NameTypeUnitAdditional tags
kubeops.operator.queue.depthObservableGauge{items}kubeops.queue.state (scheduled | ready)
kubeops.operator.queue.enqueuedCounter{items}kubeops.trigger.source (api_server | operator)
kubeops.operator.queue.requeuedCounter{items}kubeops.requeue.reason (conflict | error_retry | operator_requeue)
kubeops.operator.queue.discardedCounter{items}
kubeops.operator.reconciliationCounter{reconciliations}kubeops.reconciliation.type (added | modified | deleted), kubeops.reconciliation.status (success | failure), error.type (on failure)
kubeops.operator.reconciliation.durationHistogramskubeops.reconciliation.type, kubeops.reconciliation.status, error.type (on failure)
kubeops.operator.watcher.eventsCounter{events}kubeops.watcher.event.type (added | modified | deleted | bookmark)
kubeops.operator.watcher.reconnectionsCounter{reconnections}

The kubeops.operator.queue.depth gauge reports two series: scheduled (entries waiting for a delayed requeue) and ready (entries waiting to be picked up by the reconciliation loop).

note

kubeops.operator.queue.requeued is a subset of kubeops.operator.queue.enqueued: every requeue (conflict, error-retry, or operator requeue) also increments the enqueued counter.

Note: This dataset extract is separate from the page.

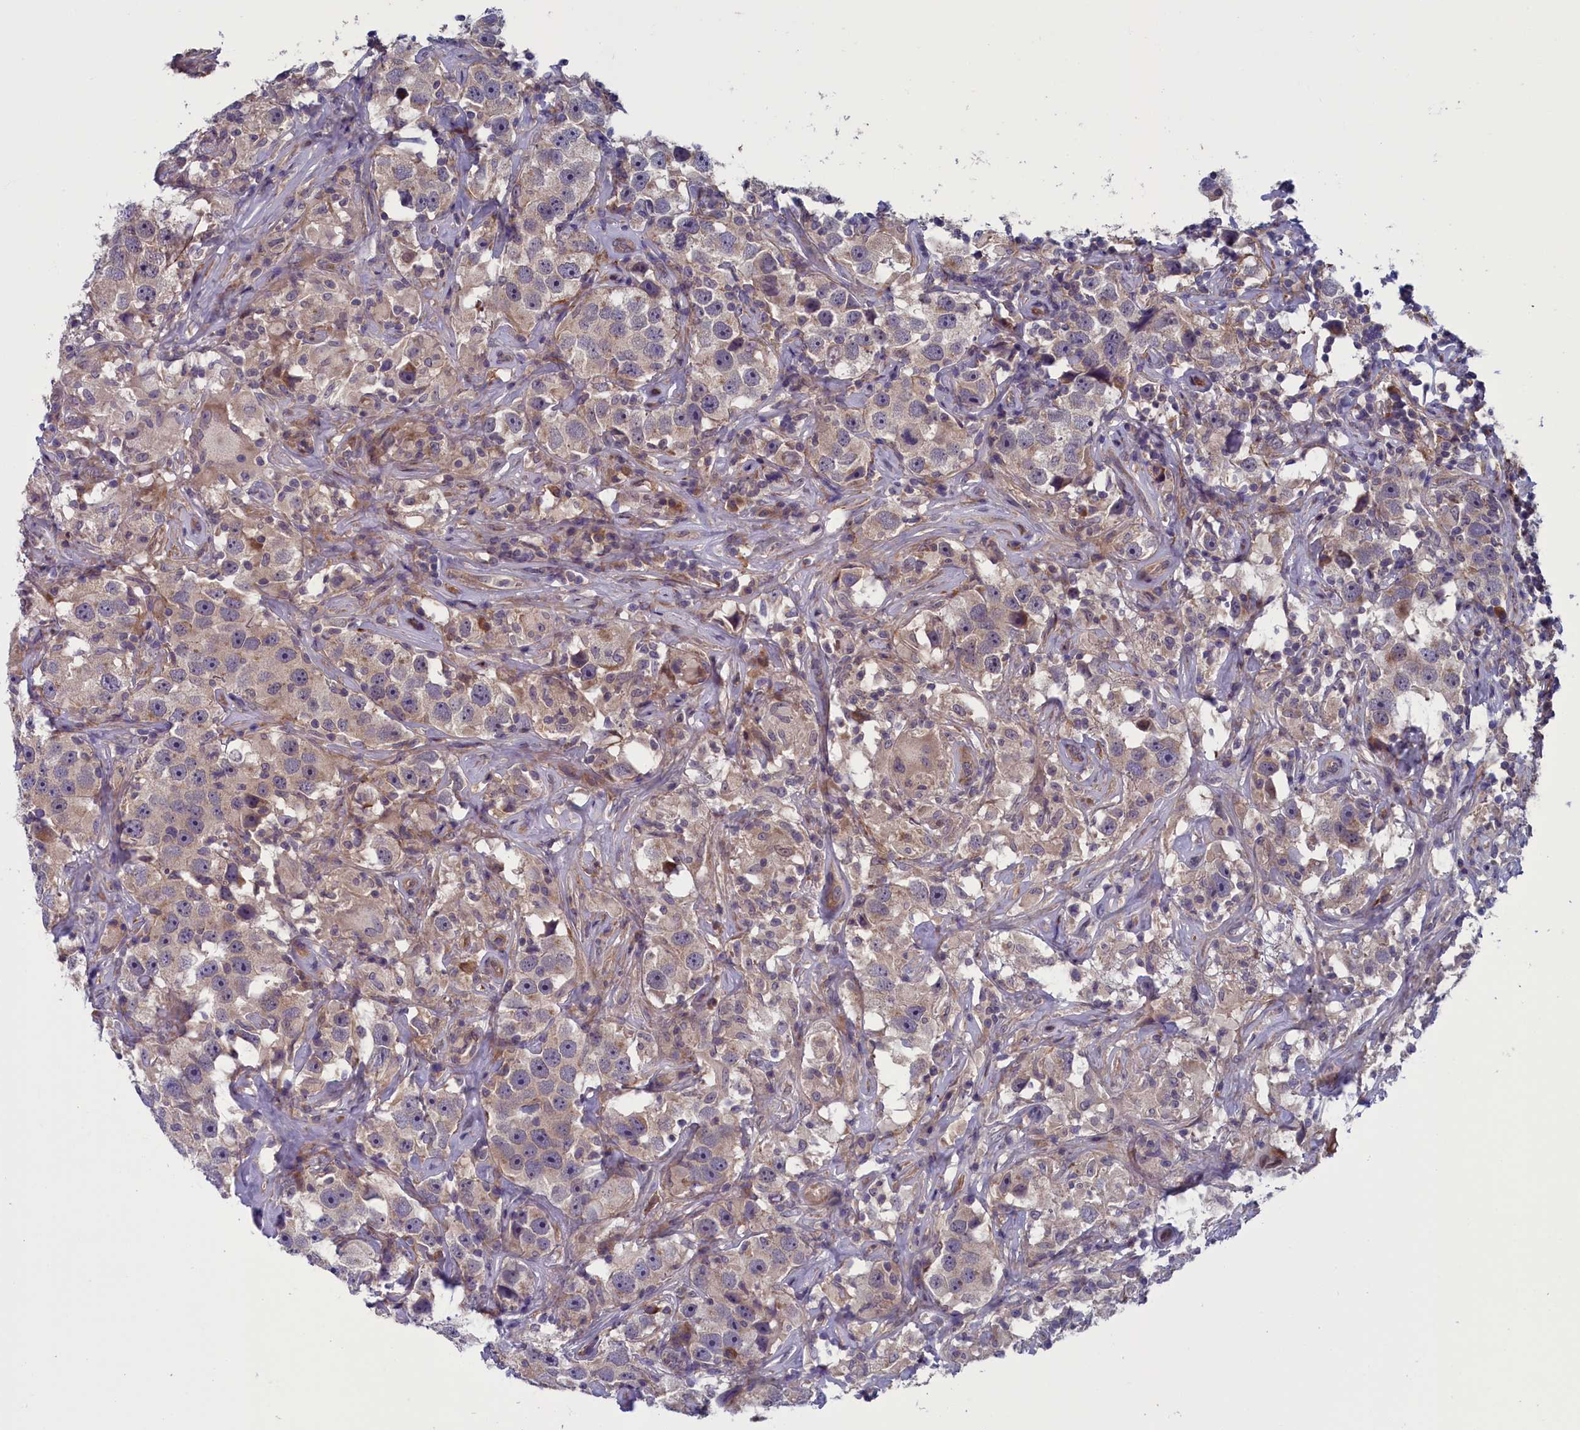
{"staining": {"intensity": "negative", "quantity": "none", "location": "none"}, "tissue": "testis cancer", "cell_type": "Tumor cells", "image_type": "cancer", "snomed": [{"axis": "morphology", "description": "Seminoma, NOS"}, {"axis": "topography", "description": "Testis"}], "caption": "The photomicrograph demonstrates no staining of tumor cells in testis seminoma. (Stains: DAB (3,3'-diaminobenzidine) immunohistochemistry with hematoxylin counter stain, Microscopy: brightfield microscopy at high magnification).", "gene": "ANKRD39", "patient": {"sex": "male", "age": 49}}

Do not add the two together when building dashboards — use requeued for the per-reason breakdown of requeues only.

The kubeops.trigger.source tag on kubeops.operator.queue.enqueued reflects the original event source. An error-retry therefore keeps its original source (e.g. api_server) rather than operator; use kubeops.operator.queue.requeued{kubeops.requeue.reason="error_retry"} to count retries explicitly.

note

The queue runs side-by-side with the watcher rather than strictly in front of the reconciler, so the queue instruments give a good — but not exhaustive — view of throughput. See issue #1037 for context.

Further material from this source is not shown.